Answers by the Speaker are in black.
The Moderator's comments are in blue.

Mary Rosenblum

Hello all!

Mary Rosenblum

Welcome to our Friday After Hours Forum.

Mary Rosenblum

Red brought this topic up at a casual chat a week or so ago and we had quite a lively discussion.

Mary Rosenblum

It's a concept that is integral to everything except factual writing.

Mary Rosenblum

And it's a concept that is many many layered and covers a LOT of ground.

Mary Rosenblum

It's very complex which is why, I suspect, few writers do it very well.

Mary Rosenblum

Powerful characterization puts you on top of the slush pile. Period.

Mary Rosenblum

It sounds so simple, right? Create a real character on the page.

Mary Rosenblum

But doing that involves every aspect of the writing process.

Mary Rosenblum

You have to reveal the complex personality of a human being through what the readers can see/hearon the page.

########

[To be done]
1 – Answer these from the characterization forum transcript:
(a) In what color do the Moderator's comments appear?
(b) Who raised the topic at a casual chat a week or so earlier?
(c) What does powerful characterization put a writer on top of?
2 – Extend the characterization forum transcript, beginning right after its final line.

########

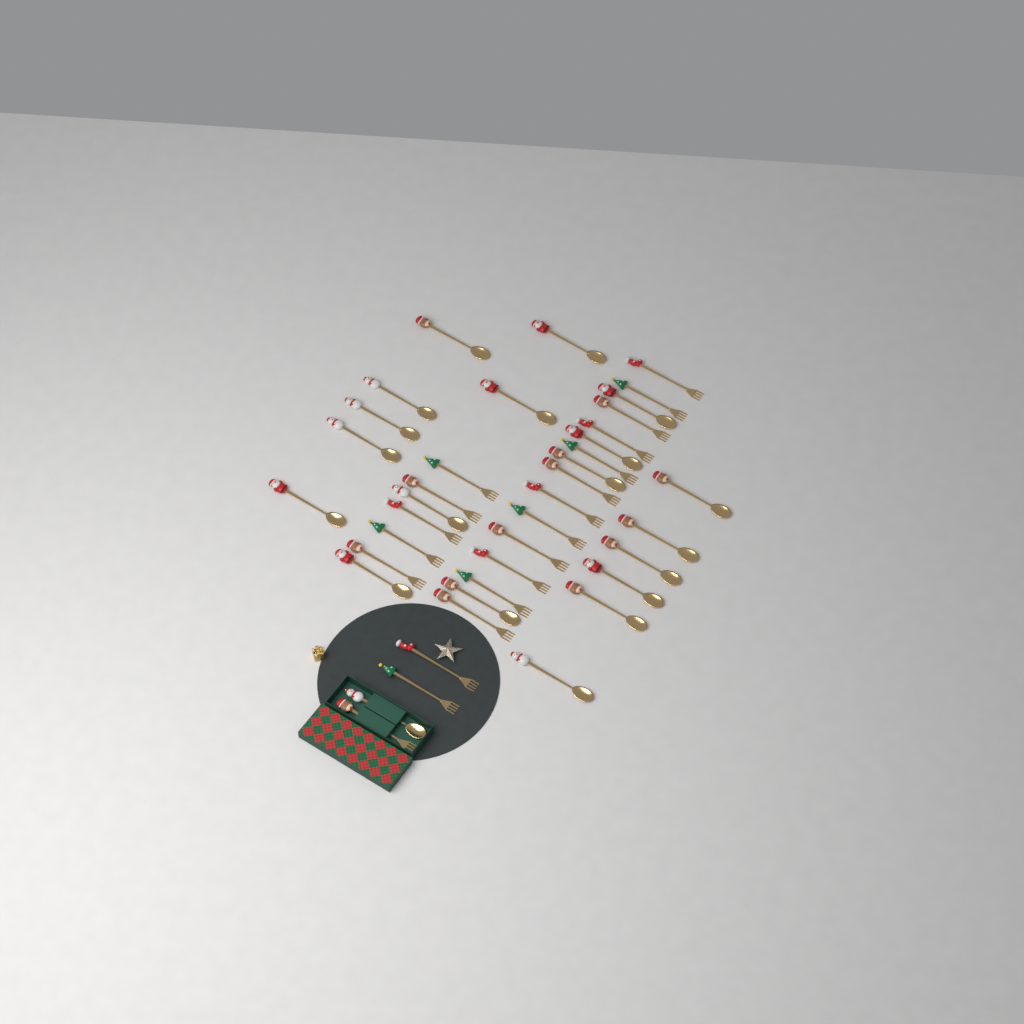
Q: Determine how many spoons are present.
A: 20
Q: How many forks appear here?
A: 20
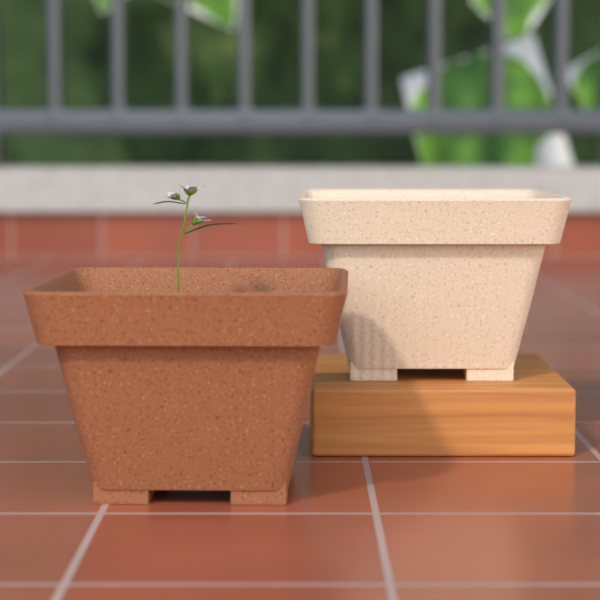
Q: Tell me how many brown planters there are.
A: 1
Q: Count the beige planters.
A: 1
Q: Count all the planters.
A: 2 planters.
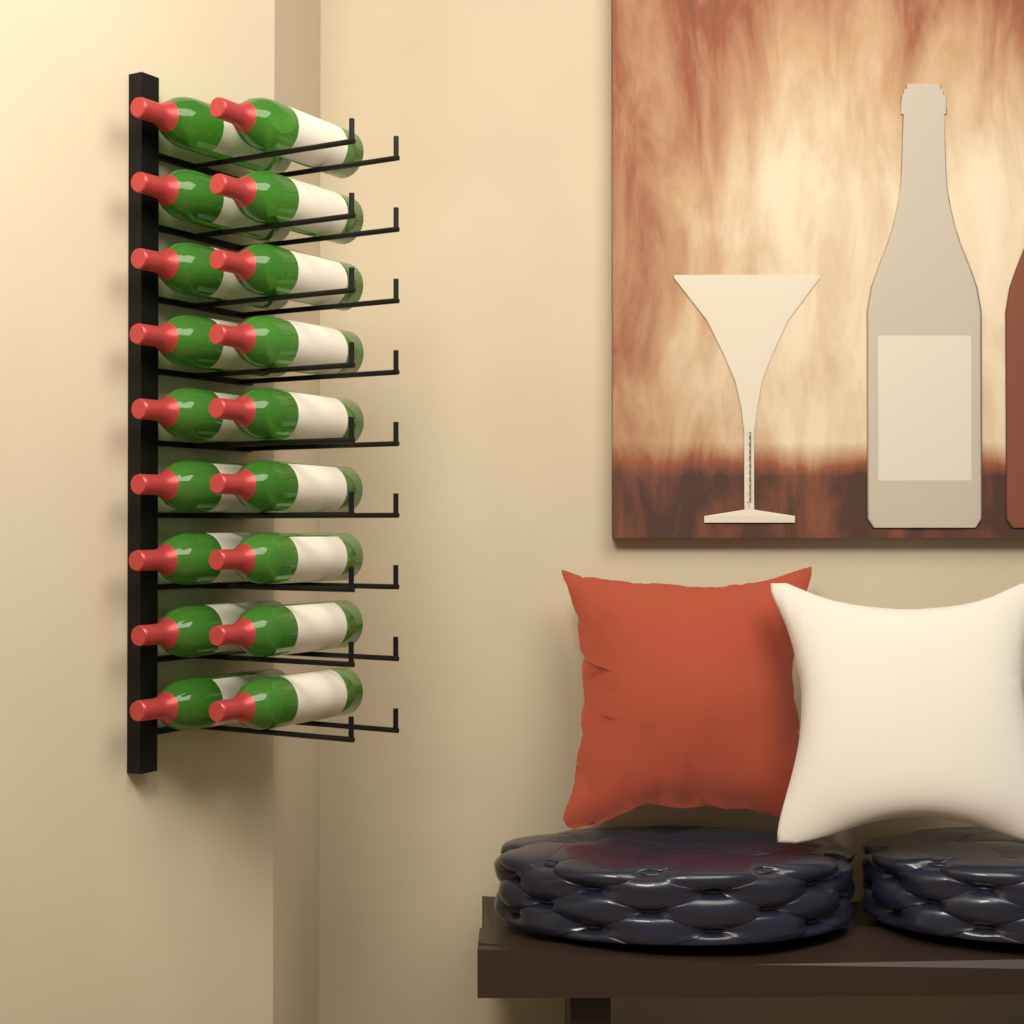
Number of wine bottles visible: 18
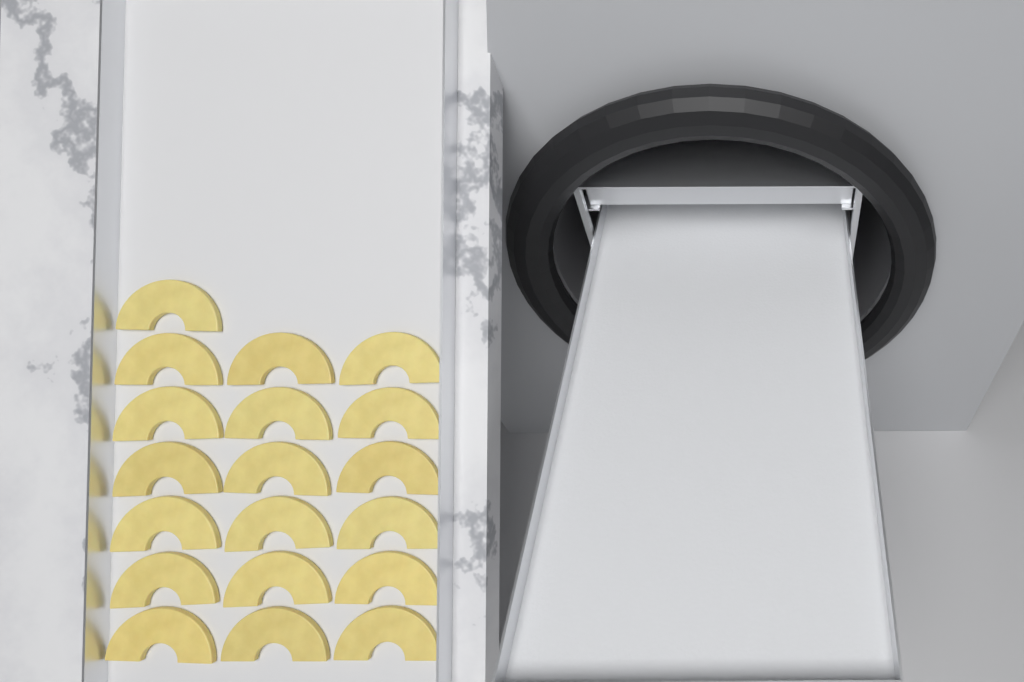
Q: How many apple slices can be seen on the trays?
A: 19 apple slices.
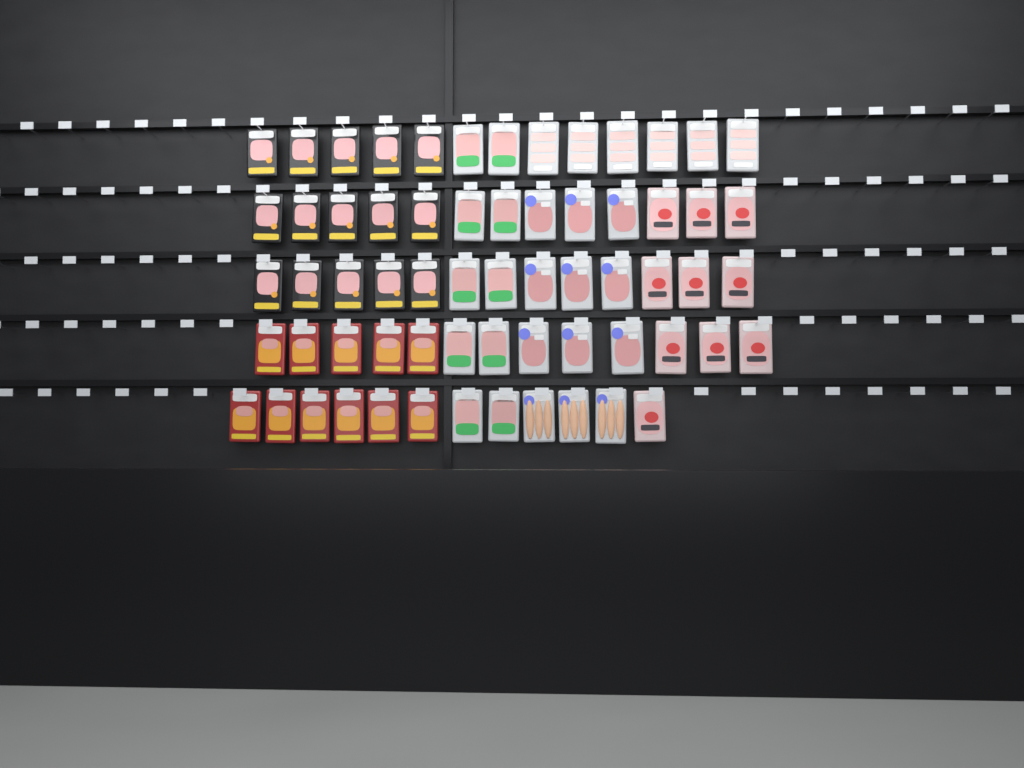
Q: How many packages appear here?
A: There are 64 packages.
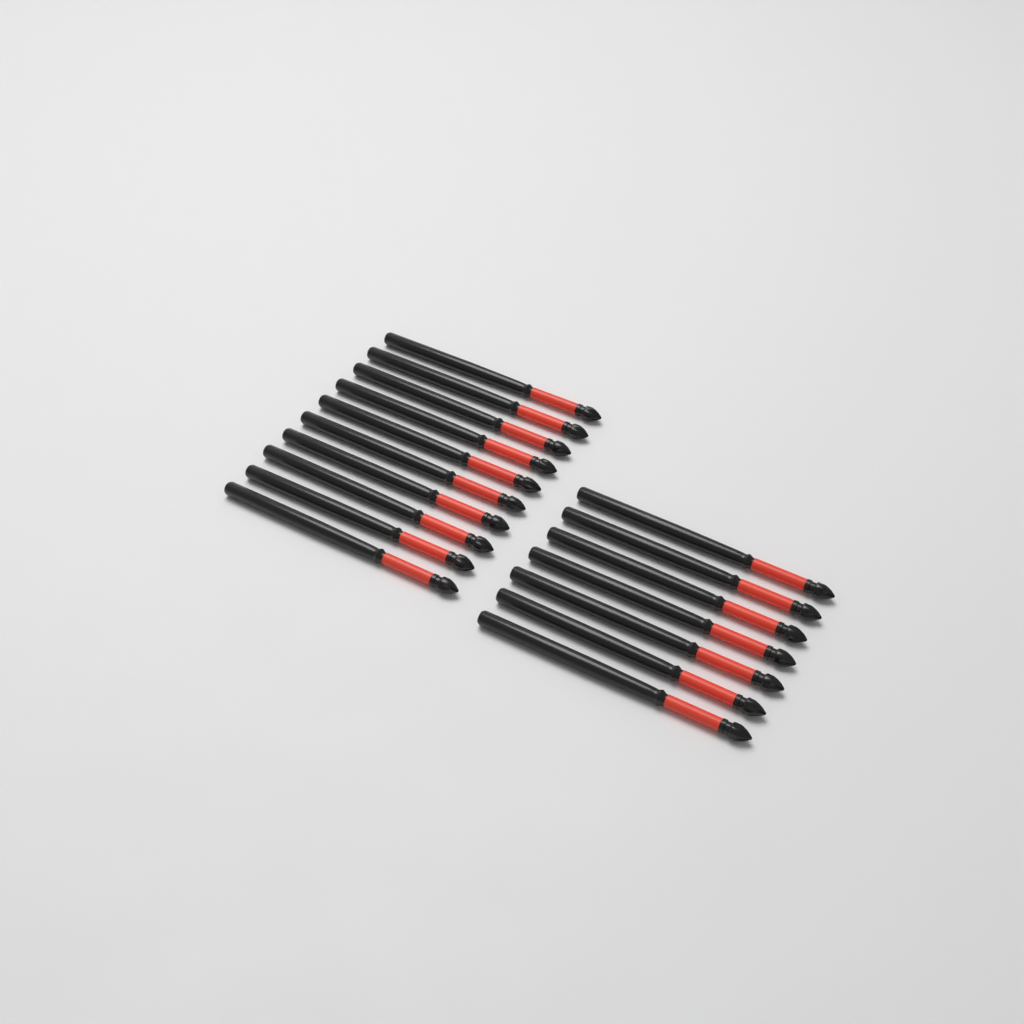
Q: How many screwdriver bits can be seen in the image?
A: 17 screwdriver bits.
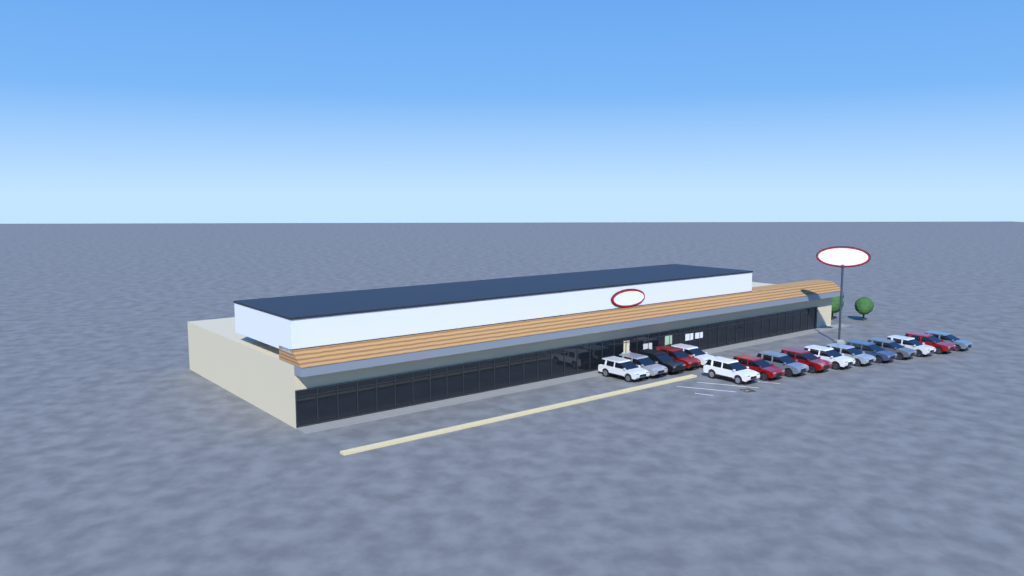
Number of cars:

########

[The answers]
1 –
(a) Blue.
(b) Red.
(c) The slush pile.

2 –
Mary Rosenblum

Simply telling the readers is about as useful as your cousing saying, 'Have you met Aunt Mildred? She's really nice."

Mary Rosenblum

You don't really know Aunt Mildred. You have no idea what she's like as a person. Your cousin thinks she's nice.

Mary Rosenblum

When you meet Aunt Mildred, take a trip to Connecticut with her, have dinner with her, talk about your family in the car as the hours pass, THEN you start to know her.

Mary Rosenblum

By the end of the trip, she's a real person to you. A friend.

Mary Rosenblum

We have to do that in the course of a novel. Or a short story. That's a real challenge, believe me.

Mary Rosenblum

Where do you start?

Mary Rosenblum

Think about how you get to know a new person in the neighborhood or a new co-worker.

Mary Rosenblum

You notice their clothes, their personal hygiene, their body type.

Mary Rosenblum

You hear their accent, their vocabulary. You begin to draw conclusions. Southern accent, college educated, dresses very neatly but clothes are from Wal Mart, watches weight...

Mary Rosenblum

never goes out for a beer after work, hurries home.

Mary Rosenblum

What does that person mention in her conversation?

Mary Rosenblum

Bed ridden mom, estranged brother, no father...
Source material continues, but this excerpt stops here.